• STATED EXERCISE: Copy every line of the items below without changing anything.

=== EXERCISE INPUT ===

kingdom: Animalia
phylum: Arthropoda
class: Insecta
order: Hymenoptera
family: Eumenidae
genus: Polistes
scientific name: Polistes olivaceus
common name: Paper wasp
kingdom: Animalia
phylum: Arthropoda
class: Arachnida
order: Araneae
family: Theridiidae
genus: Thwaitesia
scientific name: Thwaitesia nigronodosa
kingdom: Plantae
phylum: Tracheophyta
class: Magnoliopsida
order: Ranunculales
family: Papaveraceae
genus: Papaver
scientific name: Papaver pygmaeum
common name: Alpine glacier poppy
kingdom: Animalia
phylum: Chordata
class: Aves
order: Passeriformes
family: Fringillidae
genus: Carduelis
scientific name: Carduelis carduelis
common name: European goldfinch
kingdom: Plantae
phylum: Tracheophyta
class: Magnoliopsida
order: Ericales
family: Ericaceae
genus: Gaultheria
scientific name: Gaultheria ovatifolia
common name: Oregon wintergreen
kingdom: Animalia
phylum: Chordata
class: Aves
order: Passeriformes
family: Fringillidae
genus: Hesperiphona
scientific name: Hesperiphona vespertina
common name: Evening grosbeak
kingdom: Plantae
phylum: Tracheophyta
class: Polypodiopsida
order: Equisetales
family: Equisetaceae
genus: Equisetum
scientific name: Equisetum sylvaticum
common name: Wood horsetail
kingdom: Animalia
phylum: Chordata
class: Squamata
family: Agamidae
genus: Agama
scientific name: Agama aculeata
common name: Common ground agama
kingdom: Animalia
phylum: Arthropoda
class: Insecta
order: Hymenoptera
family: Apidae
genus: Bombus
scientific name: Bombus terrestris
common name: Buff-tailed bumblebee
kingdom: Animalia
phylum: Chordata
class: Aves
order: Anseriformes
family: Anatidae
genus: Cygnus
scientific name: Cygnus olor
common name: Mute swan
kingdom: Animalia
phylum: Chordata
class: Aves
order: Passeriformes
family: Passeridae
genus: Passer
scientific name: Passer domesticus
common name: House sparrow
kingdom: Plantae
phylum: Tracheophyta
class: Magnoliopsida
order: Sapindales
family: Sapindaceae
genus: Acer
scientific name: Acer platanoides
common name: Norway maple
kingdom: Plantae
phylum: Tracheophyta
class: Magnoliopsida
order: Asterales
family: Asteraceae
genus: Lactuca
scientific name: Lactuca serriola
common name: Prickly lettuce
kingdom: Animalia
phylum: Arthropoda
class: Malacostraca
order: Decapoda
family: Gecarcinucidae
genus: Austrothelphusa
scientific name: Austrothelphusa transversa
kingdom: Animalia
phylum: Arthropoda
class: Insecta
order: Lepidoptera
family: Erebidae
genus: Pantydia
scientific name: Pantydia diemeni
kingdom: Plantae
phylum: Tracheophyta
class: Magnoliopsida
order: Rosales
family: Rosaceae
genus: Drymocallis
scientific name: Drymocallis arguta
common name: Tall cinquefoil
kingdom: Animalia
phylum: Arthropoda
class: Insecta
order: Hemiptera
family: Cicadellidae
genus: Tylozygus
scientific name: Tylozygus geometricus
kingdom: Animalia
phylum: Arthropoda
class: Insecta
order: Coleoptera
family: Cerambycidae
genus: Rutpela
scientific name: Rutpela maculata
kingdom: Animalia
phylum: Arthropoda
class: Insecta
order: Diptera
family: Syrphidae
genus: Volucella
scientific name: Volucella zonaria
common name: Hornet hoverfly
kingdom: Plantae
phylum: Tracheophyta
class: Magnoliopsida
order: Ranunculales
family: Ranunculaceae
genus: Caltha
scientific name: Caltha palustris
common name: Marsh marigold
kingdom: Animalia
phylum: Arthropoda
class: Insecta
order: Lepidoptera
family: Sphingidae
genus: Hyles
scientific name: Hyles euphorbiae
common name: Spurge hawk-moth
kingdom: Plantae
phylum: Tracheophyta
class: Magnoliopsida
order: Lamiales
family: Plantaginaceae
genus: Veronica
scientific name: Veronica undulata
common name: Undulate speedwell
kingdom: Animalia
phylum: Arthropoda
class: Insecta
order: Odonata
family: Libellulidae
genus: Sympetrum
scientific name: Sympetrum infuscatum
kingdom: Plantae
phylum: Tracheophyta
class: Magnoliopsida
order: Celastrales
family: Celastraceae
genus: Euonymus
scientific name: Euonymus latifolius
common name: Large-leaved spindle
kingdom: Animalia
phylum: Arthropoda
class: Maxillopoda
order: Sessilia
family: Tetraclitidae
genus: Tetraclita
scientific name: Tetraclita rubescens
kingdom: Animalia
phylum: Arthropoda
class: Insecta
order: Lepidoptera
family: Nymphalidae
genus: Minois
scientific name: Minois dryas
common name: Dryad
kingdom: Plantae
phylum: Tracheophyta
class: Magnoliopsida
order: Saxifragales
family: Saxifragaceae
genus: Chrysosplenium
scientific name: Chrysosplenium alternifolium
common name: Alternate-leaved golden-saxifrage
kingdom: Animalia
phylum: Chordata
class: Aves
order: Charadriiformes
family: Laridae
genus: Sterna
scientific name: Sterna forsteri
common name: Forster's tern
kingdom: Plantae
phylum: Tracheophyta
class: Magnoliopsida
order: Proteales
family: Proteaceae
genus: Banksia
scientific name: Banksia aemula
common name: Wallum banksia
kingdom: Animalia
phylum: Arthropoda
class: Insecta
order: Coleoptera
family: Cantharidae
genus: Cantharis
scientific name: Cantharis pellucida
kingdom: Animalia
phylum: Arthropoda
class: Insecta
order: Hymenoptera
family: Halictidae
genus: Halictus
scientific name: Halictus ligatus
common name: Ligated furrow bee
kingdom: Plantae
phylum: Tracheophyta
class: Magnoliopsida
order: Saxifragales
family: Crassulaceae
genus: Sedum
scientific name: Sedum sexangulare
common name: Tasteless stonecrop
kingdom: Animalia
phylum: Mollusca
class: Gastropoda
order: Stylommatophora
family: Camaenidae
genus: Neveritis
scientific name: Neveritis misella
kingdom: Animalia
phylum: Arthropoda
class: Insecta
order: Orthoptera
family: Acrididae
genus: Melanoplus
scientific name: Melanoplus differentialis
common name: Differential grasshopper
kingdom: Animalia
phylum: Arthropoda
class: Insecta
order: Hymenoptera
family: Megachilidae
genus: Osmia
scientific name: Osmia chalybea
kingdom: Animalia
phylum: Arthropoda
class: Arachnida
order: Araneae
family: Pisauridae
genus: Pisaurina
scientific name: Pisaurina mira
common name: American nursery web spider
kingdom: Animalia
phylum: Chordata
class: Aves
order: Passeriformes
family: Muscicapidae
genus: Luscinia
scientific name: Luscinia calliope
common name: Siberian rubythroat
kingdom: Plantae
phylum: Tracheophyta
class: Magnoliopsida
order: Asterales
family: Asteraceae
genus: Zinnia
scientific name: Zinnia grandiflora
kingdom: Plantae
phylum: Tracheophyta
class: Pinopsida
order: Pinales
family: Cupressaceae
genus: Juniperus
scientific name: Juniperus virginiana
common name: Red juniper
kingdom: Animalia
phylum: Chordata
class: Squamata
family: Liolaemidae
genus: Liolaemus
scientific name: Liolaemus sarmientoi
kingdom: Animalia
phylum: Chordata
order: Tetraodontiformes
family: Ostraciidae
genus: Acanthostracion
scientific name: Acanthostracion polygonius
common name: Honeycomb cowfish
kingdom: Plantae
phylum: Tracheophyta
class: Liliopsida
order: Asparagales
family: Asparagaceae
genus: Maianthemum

===

• EXPECTED ANSWER:
kingdom: Animalia
phylum: Arthropoda
class: Insecta
order: Hymenoptera
family: Eumenidae
genus: Polistes
scientific name: Polistes olivaceus
common name: Paper wasp
kingdom: Animalia
phylum: Arthropoda
class: Arachnida
order: Araneae
family: Theridiidae
genus: Thwaitesia
scientific name: Thwaitesia nigronodosa
kingdom: Plantae
phylum: Tracheophyta
class: Magnoliopsida
order: Ranunculales
family: Papaveraceae
genus: Papaver
scientific name: Papaver pygmaeum
common name: Alpine glacier poppy
kingdom: Animalia
phylum: Chordata
class: Aves
order: Passeriformes
family: Fringillidae
genus: Carduelis
scientific name: Carduelis carduelis
common name: European goldfinch
kingdom: Plantae
phylum: Tracheophyta
class: Magnoliopsida
order: Ericales
family: Ericaceae
genus: Gaultheria
scientific name: Gaultheria ovatifolia
common name: Oregon wintergreen
kingdom: Animalia
phylum: Chordata
class: Aves
order: Passeriformes
family: Fringillidae
genus: Hesperiphona
scientific name: Hesperiphona vespertina
common name: Evening grosbeak
kingdom: Plantae
phylum: Tracheophyta
class: Polypodiopsida
order: Equisetales
family: Equisetaceae
genus: Equisetum
scientific name: Equisetum sylvaticum
common name: Wood horsetail
kingdom: Animalia
phylum: Chordata
class: Squamata
family: Agamidae
genus: Agama
scientific name: Agama aculeata
common name: Common ground agama
kingdom: Animalia
phylum: Arthropoda
class: Insecta
order: Hymenoptera
family: Apidae
genus: Bombus
scientific name: Bombus terrestris
common name: Buff-tailed bumblebee
kingdom: Animalia
phylum: Chordata
class: Aves
order: Anseriformes
family: Anatidae
genus: Cygnus
scientific name: Cygnus olor
common name: Mute swan
kingdom: Animalia
phylum: Chordata
class: Aves
order: Passeriformes
family: Passeridae
genus: Passer
scientific name: Passer domesticus
common name: House sparrow
kingdom: Plantae
phylum: Tracheophyta
class: Magnoliopsida
order: Sapindales
family: Sapindaceae
genus: Acer
scientific name: Acer platanoides
common name: Norway maple
kingdom: Plantae
phylum: Tracheophyta
class: Magnoliopsida
order: Asterales
family: Asteraceae
genus: Lactuca
scientific name: Lactuca serriola
common name: Prickly lettuce
kingdom: Animalia
phylum: Arthropoda
class: Malacostraca
order: Decapoda
family: Gecarcinucidae
genus: Austrothelphusa
scientific name: Austrothelphusa transversa
kingdom: Animalia
phylum: Arthropoda
class: Insecta
order: Lepidoptera
family: Erebidae
genus: Pantydia
scientific name: Pantydia diemeni
kingdom: Plantae
phylum: Tracheophyta
class: Magnoliopsida
order: Rosales
family: Rosaceae
genus: Drymocallis
scientific name: Drymocallis arguta
common name: Tall cinquefoil
kingdom: Animalia
phylum: Arthropoda
class: Insecta
order: Hemiptera
family: Cicadellidae
genus: Tylozygus
scientific name: Tylozygus geometricus
kingdom: Animalia
phylum: Arthropoda
class: Insecta
order: Coleoptera
family: Cerambycidae
genus: Rutpela
scientific name: Rutpela maculata
kingdom: Animalia
phylum: Arthropoda
class: Insecta
order: Diptera
family: Syrphidae
genus: Volucella
scientific name: Volucella zonaria
common name: Hornet hoverfly
kingdom: Plantae
phylum: Tracheophyta
class: Magnoliopsida
order: Ranunculales
family: Ranunculaceae
genus: Caltha
scientific name: Caltha palustris
common name: Marsh marigold
kingdom: Animalia
phylum: Arthropoda
class: Insecta
order: Lepidoptera
family: Sphingidae
genus: Hyles
scientific name: Hyles euphorbiae
common name: Spurge hawk-moth
kingdom: Plantae
phylum: Tracheophyta
class: Magnoliopsida
order: Lamiales
family: Plantaginaceae
genus: Veronica
scientific name: Veronica undulata
common name: Undulate speedwell
kingdom: Animalia
phylum: Arthropoda
class: Insecta
order: Odonata
family: Libellulidae
genus: Sympetrum
scientific name: Sympetrum infuscatum
kingdom: Plantae
phylum: Tracheophyta
class: Magnoliopsida
order: Celastrales
family: Celastraceae
genus: Euonymus
scientific name: Euonymus latifolius
common name: Large-leaved spindle
kingdom: Animalia
phylum: Arthropoda
class: Maxillopoda
order: Sessilia
family: Tetraclitidae
genus: Tetraclita
scientific name: Tetraclita rubescens
kingdom: Animalia
phylum: Arthropoda
class: Insecta
order: Lepidoptera
family: Nymphalidae
genus: Minois
scientific name: Minois dryas
common name: Dryad
kingdom: Plantae
phylum: Tracheophyta
class: Magnoliopsida
order: Saxifragales
family: Saxifragaceae
genus: Chrysosplenium
scientific name: Chrysosplenium alternifolium
common name: Alternate-leaved golden-saxifrage
kingdom: Animalia
phylum: Chordata
class: Aves
order: Charadriiformes
family: Laridae
genus: Sterna
scientific name: Sterna forsteri
common name: Forster's tern
kingdom: Plantae
phylum: Tracheophyta
class: Magnoliopsida
order: Proteales
family: Proteaceae
genus: Banksia
scientific name: Banksia aemula
common name: Wallum banksia
kingdom: Animalia
phylum: Arthropoda
class: Insecta
order: Coleoptera
family: Cantharidae
genus: Cantharis
scientific name: Cantharis pellucida
kingdom: Animalia
phylum: Arthropoda
class: Insecta
order: Hymenoptera
family: Halictidae
genus: Halictus
scientific name: Halictus ligatus
common name: Ligated furrow bee
kingdom: Plantae
phylum: Tracheophyta
class: Magnoliopsida
order: Saxifragales
family: Crassulaceae
genus: Sedum
scientific name: Sedum sexangulare
common name: Tasteless stonecrop
kingdom: Animalia
phylum: Mollusca
class: Gastropoda
order: Stylommatophora
family: Camaenidae
genus: Neveritis
scientific name: Neveritis misella
kingdom: Animalia
phylum: Arthropoda
class: Insecta
order: Orthoptera
family: Acrididae
genus: Melanoplus
scientific name: Melanoplus differentialis
common name: Differential grasshopper
kingdom: Animalia
phylum: Arthropoda
class: Insecta
order: Hymenoptera
family: Megachilidae
genus: Osmia
scientific name: Osmia chalybea
kingdom: Animalia
phylum: Arthropoda
class: Arachnida
order: Araneae
family: Pisauridae
genus: Pisaurina
scientific name: Pisaurina mira
common name: American nursery web spider
kingdom: Animalia
phylum: Chordata
class: Aves
order: Passeriformes
family: Muscicapidae
genus: Luscinia
scientific name: Luscinia calliope
common name: Siberian rubythroat
kingdom: Plantae
phylum: Tracheophyta
class: Magnoliopsida
order: Asterales
family: Asteraceae
genus: Zinnia
scientific name: Zinnia grandiflora
kingdom: Plantae
phylum: Tracheophyta
class: Pinopsida
order: Pinales
family: Cupressaceae
genus: Juniperus
scientific name: Juniperus virginiana
common name: Red juniper
kingdom: Animalia
phylum: Chordata
class: Squamata
family: Liolaemidae
genus: Liolaemus
scientific name: Liolaemus sarmientoi
kingdom: Animalia
phylum: Chordata
order: Tetraodontiformes
family: Ostraciidae
genus: Acanthostracion
scientific name: Acanthostracion polygonius
common name: Honeycomb cowfish
kingdom: Plantae
phylum: Tracheophyta
class: Liliopsida
order: Asparagales
family: Asparagaceae
genus: Maianthemum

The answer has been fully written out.